→ **Data in this exercise**
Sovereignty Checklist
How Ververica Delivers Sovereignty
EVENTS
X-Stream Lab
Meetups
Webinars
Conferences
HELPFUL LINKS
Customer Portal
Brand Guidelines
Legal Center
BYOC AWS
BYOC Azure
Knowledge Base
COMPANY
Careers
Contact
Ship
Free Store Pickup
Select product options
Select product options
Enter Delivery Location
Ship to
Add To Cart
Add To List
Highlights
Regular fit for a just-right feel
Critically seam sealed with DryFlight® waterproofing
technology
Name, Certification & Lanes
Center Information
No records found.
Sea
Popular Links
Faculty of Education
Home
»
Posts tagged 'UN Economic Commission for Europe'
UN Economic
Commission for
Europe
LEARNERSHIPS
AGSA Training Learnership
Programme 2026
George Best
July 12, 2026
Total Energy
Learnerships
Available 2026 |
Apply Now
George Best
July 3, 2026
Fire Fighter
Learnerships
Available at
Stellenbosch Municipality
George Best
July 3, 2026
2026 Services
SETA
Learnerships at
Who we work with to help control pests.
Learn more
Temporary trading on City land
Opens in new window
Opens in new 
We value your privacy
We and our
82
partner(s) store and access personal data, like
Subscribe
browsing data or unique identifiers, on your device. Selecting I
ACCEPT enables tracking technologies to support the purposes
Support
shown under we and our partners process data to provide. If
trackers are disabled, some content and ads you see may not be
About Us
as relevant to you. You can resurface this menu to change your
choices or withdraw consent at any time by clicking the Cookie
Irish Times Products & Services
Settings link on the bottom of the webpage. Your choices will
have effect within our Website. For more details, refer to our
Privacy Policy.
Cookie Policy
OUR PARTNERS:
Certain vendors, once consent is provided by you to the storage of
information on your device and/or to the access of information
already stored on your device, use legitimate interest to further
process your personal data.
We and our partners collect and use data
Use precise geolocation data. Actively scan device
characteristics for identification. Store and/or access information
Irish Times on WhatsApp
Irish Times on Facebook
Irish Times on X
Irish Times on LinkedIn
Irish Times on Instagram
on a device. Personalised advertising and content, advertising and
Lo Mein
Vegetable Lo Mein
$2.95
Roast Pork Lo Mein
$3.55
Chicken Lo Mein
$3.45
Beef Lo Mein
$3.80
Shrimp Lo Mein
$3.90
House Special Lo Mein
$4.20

→ **Exercise instructions**
Only the lines above that include the word "Cookie" belong in the answer; copy each one.

→ **Output below**
choices or withdraw consent at any time by clicking the Cookie
Cookie Policy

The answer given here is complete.